Le son, qu’il soit bruit (la « Japanoise ») ou musique, savant ou populaire, est questionné à travers la multiplicité presque délirante de ses effets sur les sociétés où il existe. Le court essai de Peter Szendy en conclusion du numéro (« Combien d’oreilles ? La place de l’auditaire ») invite à affiner notre compréhension de l’écoute dans sa dimension politique, en introduisant la notion d’auditaire : « À l’autre qui triangule l’écoute, qui la concentre sur et la dévie de l’audiendum (ce qu’il y a à entendre), nous avons donné un nom : l’auditaire, destinataire de l’écoute ». Derrière l’idée du son, le désir d’en penser la portée éminemment politique et l’implication de chaque oreille dans les enjeux sonores auxquels elle participe.

Les textes de la revue convient aussi d’autres acteurs importants, en France, de cet élan intellectuel et académique qui tarde encore à se faire reconnaître au même titre que d’autres pans des fameuses cultural studies : Guillaume Heuguet, fondateur de la revue et des éditions Audimat ; les éditions Allia, qui publient des textes importants sur Steve Reich, Stravinsky ou la salsa. Puisque Tina est hébergée par les éditions JOU, on ne peut que regretter que les travaux de David Toop, dont Ocean of Sounds (éditions de l’éclat, 2004) est cité, soient moins mis à l’honneur alors que son recueil d’articles (Inflamed Invisible) vient d’être traduit. Pour autant, ce dynamisme intellectuel attendait une cartographie et des sources : c’est ce que viennent d’offrir ces deux ouvrages.

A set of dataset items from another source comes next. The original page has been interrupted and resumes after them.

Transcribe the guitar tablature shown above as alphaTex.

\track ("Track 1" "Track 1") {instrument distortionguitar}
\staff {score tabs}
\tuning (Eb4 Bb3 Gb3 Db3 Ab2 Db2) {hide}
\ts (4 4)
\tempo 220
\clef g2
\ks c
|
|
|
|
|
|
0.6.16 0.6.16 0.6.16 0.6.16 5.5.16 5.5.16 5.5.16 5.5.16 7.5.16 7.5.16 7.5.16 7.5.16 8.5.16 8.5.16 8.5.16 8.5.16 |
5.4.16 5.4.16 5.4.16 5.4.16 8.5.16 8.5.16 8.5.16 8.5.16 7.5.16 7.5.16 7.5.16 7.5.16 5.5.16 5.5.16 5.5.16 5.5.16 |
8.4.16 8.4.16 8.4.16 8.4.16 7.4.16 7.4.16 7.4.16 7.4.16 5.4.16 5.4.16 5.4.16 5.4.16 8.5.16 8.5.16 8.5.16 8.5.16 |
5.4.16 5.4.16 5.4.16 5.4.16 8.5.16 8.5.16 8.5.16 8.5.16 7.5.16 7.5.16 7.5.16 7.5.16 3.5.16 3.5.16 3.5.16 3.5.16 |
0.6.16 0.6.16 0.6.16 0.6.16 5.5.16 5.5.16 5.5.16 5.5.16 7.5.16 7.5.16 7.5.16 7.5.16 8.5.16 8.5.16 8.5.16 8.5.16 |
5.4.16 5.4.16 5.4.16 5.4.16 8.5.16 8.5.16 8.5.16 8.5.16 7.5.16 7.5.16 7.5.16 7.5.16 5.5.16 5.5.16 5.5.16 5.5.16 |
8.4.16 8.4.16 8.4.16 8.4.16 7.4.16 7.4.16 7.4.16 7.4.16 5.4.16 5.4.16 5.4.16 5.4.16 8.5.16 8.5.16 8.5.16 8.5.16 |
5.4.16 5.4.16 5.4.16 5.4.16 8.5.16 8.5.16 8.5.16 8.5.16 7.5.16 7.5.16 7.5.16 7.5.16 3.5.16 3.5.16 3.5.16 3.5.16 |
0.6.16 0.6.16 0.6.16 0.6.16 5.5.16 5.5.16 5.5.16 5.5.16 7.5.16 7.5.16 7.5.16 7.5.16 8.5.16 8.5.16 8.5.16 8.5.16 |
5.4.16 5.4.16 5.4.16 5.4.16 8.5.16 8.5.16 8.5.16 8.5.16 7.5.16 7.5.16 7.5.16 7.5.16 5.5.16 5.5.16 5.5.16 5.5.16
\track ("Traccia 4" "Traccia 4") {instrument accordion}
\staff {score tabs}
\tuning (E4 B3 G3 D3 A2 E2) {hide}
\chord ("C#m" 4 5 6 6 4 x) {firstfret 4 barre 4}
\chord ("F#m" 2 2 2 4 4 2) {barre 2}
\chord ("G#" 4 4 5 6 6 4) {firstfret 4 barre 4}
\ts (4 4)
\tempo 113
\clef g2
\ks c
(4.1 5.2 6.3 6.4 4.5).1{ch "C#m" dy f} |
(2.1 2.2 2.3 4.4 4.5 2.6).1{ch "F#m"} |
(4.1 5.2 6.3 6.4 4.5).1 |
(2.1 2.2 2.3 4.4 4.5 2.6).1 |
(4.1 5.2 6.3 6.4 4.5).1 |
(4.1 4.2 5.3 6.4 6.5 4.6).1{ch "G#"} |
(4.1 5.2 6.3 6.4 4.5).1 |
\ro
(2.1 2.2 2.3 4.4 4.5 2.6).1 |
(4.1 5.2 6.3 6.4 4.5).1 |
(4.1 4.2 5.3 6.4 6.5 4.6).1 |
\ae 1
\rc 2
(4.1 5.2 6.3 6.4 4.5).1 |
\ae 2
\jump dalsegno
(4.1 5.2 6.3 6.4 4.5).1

Les musiques évoquées en introduction de cet article, que personne n’entend mais que tout le monde écoute, sont pensées dans de très nombreux espaces de réflexion et de discussion. Dans son versant optimiste, ce dynamisme éditorial traduit un besoin partagé de reprendre le contrôle de ce que devient la musique, à une époque où elle est soumise à des transformations brutales et massives. Dans son versant pessimiste, on ne peut que constater que les livres sur la musique rencontrent un succès croissant (tout de même limité) à l’heure où les phonogrammes (disques ou autres formats) sont de moins en moins achetés, comme pour offrir un autre point de vue sur ce que subit la musique, devenant de plus en plus à lire et moins à écouter.